## What is required
Format the text read from the rows as a numbered list, from the start of the rows through the line containing "Обстановка на Ближн", with blank lines left out. Leave the pictures out of the answer.

## Given information
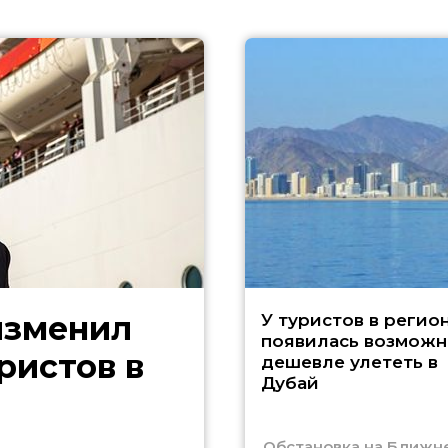
изменил
У туристов в регио
появилась возможн
ристов в
дешевле улететь в
Дубай
Обстановка на Ближн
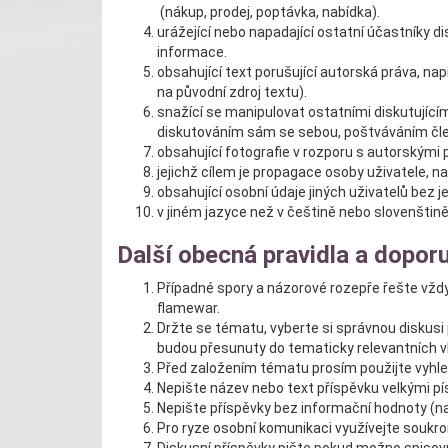
(nákup, prodej, poptávka, nabídka).
urážející nebo napadající ostatní účastníky 
informace.
obsahující text porušující autorská práva, nap
na původní zdroj textu).
snažící se manipulovat ostatními diskutující
diskutováním sám se sebou, poštváváním čle
obsahující fotografie v rozporu s autorskými 
jejichž cílem je propagace osoby uživatele, na
obsahující osobní údaje jiných uživatelů bez j
v jiném jazyce než v češtině nebo slovenštině
Další obecná pravidla a doporu
Případné spory a názorové rozepře řešte vždy 
flamewar.
Držte se tématu, vyberte si správnou diskus
budou přesunuty do tematicky relevantních v
Před založením tématu prosím použijte vyhled
Nepište název nebo text příspěvku velkými p
Nepište příspěvky bez informační hodnoty (nap
Pro ryze osobní komunikaci využívejte soukr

## Solution to this exercise
1. изменил
2. У туристов в регио
3. появилась возможн
4. ристов в
5. дешевле улететь в
6. Дубай
7. Обстановка на Ближн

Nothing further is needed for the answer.